My point of contact at the network asked for a bullet pointed list, like last time, of the various things that I think might be important for the next few days or so.
- Terrorism is back on the table. Capital markets have shown they now understand single strike, non nuclear attacks. Markets don't fear the known they fear the unknown. While it is sad that these attacks occur and it is sad that we are getting used to them it is clear that the types of attacks we have had do not threaten capital markets. I wrote many months ago that markets would bounce back faster to the trend that existed with each subsequent attack and so I did a little buying the morning of the attacks.
- The way to have a little protection against escalated terror for a diversified portfolio is by owning a defense stock or two, have exposure to gold and investing in foreign countries.
- Oil had a confusing close to the week but still remains quite high and poses threats to the consumer and to corporations. No one should be surprised if companies blame energy costs for missing earnings.

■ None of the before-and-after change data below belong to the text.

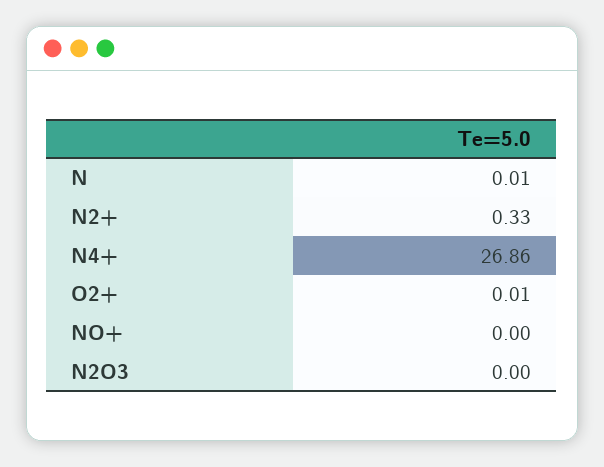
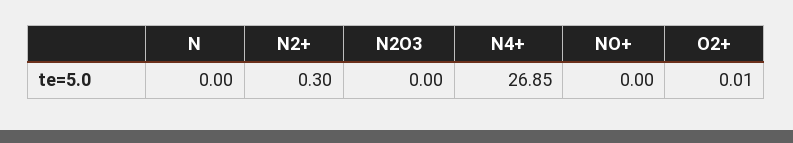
N: 0.01 -> 0
N2+: 0.33 -> 0.3
N4+: 26.86 -> 26.85

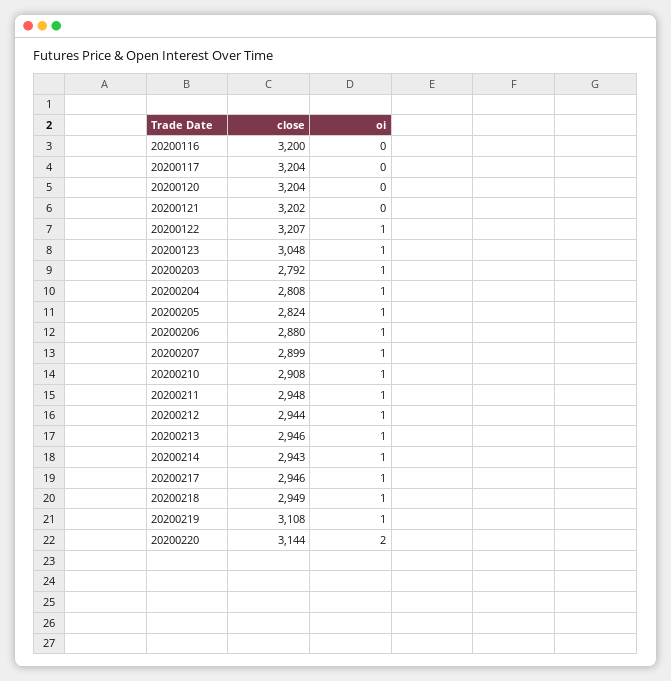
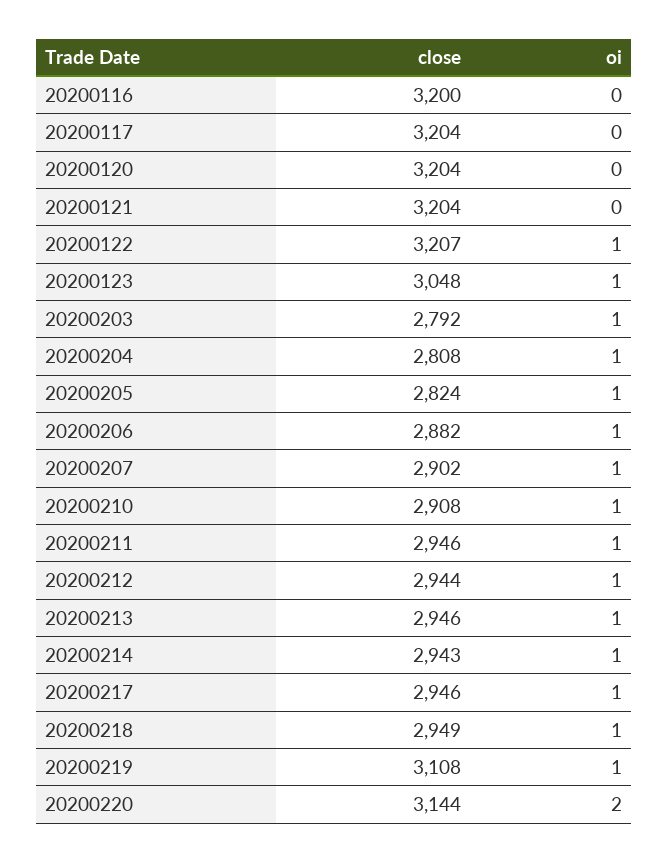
close, 20200121: 3202 -> 3204
close, 20200206: 2880 -> 2882
close, 20200207: 2899 -> 2902
close, 20200211: 2948 -> 2946

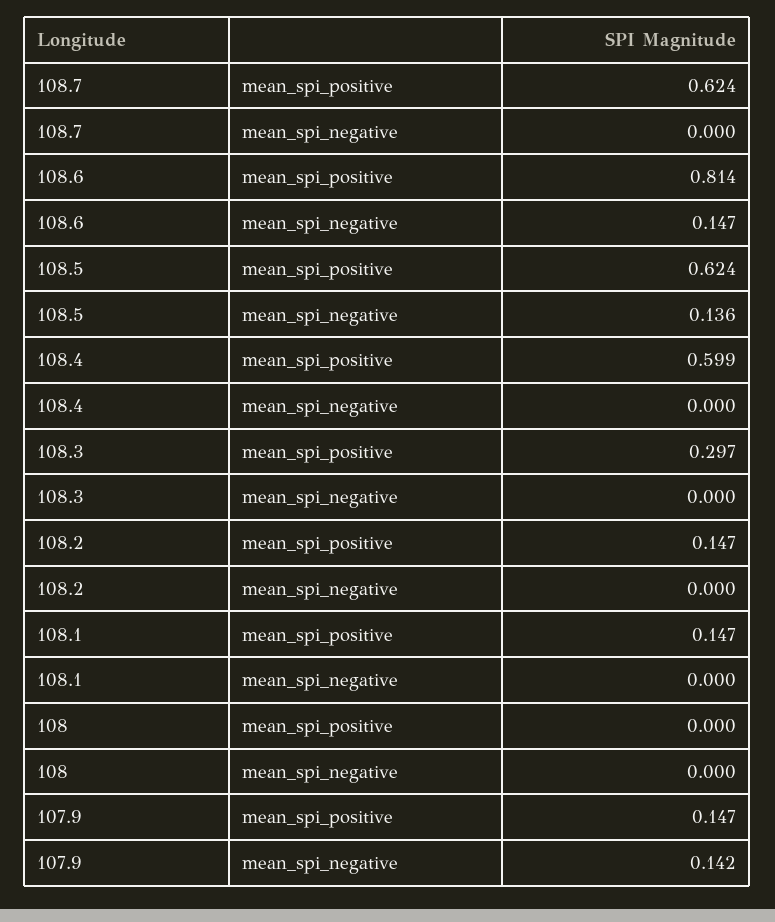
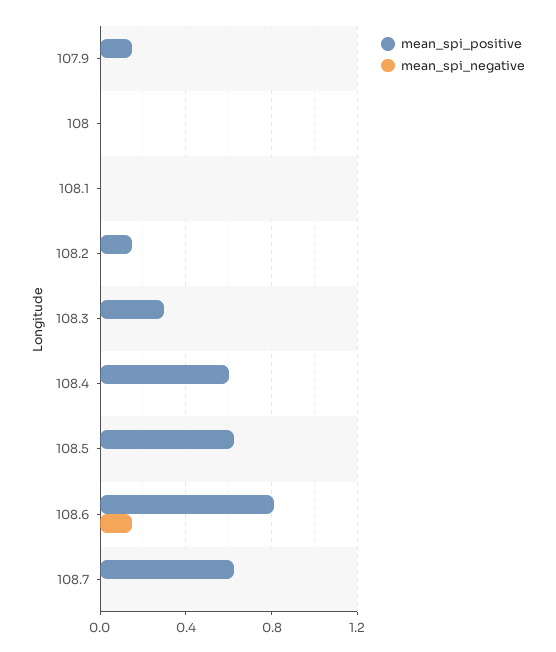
mean_spi_negative, 108.5: 0.136 -> 0
mean_spi_positive, 108.1: 0.147 -> 0
mean_spi_negative, 107.9: 0.142 -> 0

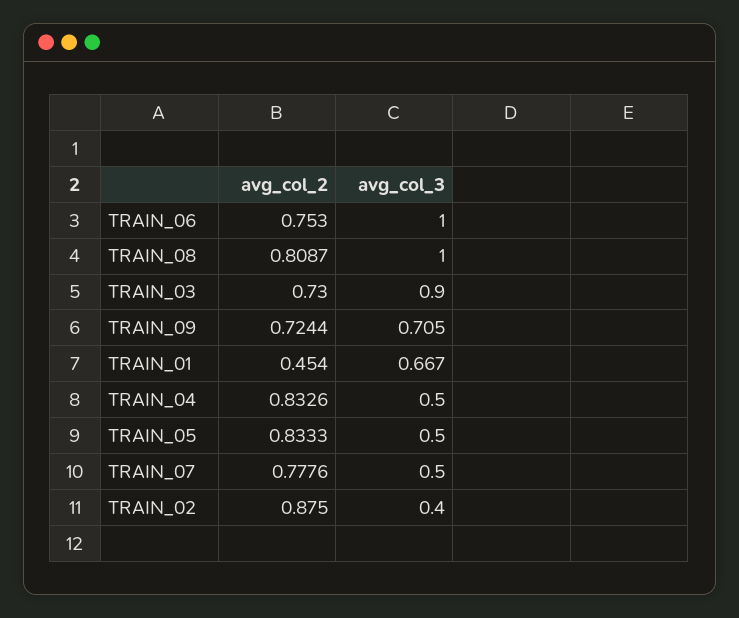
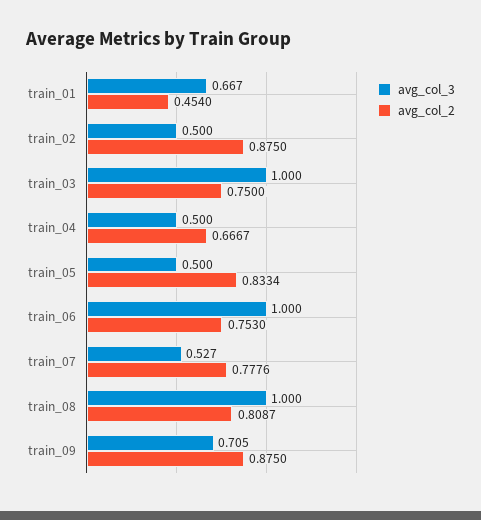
avg_col_2, TRAIN_03: 0.73 -> 0.75
avg_col_3, TRAIN_03: 0.9 -> 1
avg_col_2, TRAIN_09: 0.7244 -> 0.875
avg_col_2, TRAIN_04: 0.8326 -> 0.6667
avg_col_2, TRAIN_05: 0.8333 -> 0.8334
avg_col_3, TRAIN_07: 0.5 -> 0.527
avg_col_3, TRAIN_02: 0.4 -> 0.5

- US stock markets have been less volatile than historical norms but currencies, commodities and bonds have been far more interesting and volatile in the last few months or so. This might become more relevant in the coming months. Trying to look ahead, I would start to think about a commodity bull market having more legs to it and I would also start to think about the US market evolving into a slower growth market which will make certain foreign markets the place to increase exposure.
- Alcoa had a great earnings report for the first time in many quarters. Estimates call for the S+P 500 to grow earnings by 7%-8% this quarter, this is down significantly from the past few quarters. This still looms out there as a headwind for the market. I have said I don't think earnings will be a first priority for the market but great reports from General Electric or Intel or other big leaders could prove me wrong and lift the market nicely.
- I still think the Fed is the most important thing right now in terms of where they decide to stop raising rates. My last time on the show I said I thought they would figure out how to transition in such a way as to minimize shocks to the market. While there was not much disruption from the June meeting I was disappointed that we didn't learn anymore about the Fed than we knew before the June meeting.
- The jobs report took a back seat last week because of the UK bombings. The headline number was bad and the revisions were good. More importantly, I think next month's jobs report will be distorted by the hurricanes, hopefully the market digests this possibility before the report comes out.





2 comments:
you mention increasing exposure to "certain foreign markets". I assume that you mean Places like New Zealand, Australia, Norway, etc---continuing a theme that you have been advocating for a while. If that assumption is correct, are there any ETF's that you recommend we consider. I can't find a single EFT that covers those markets. Thanks.
Yes I am referring the markets you cite along with Ireland and emerging markets.
There is an ETF for Australia(EWA) which I own personally. There are no ETFs for NZ, Norway, Ireland and so on the trade in the US.
All the countries have ETFs that trade locally in those countries. I have not explored if it is possbile for a US citizen to buy these ETFs or not. I tend to prefer ADRs where available, due to better yields.
I do use emerging market ETFs for clients depending on tolerance for volatility. Hope that helps.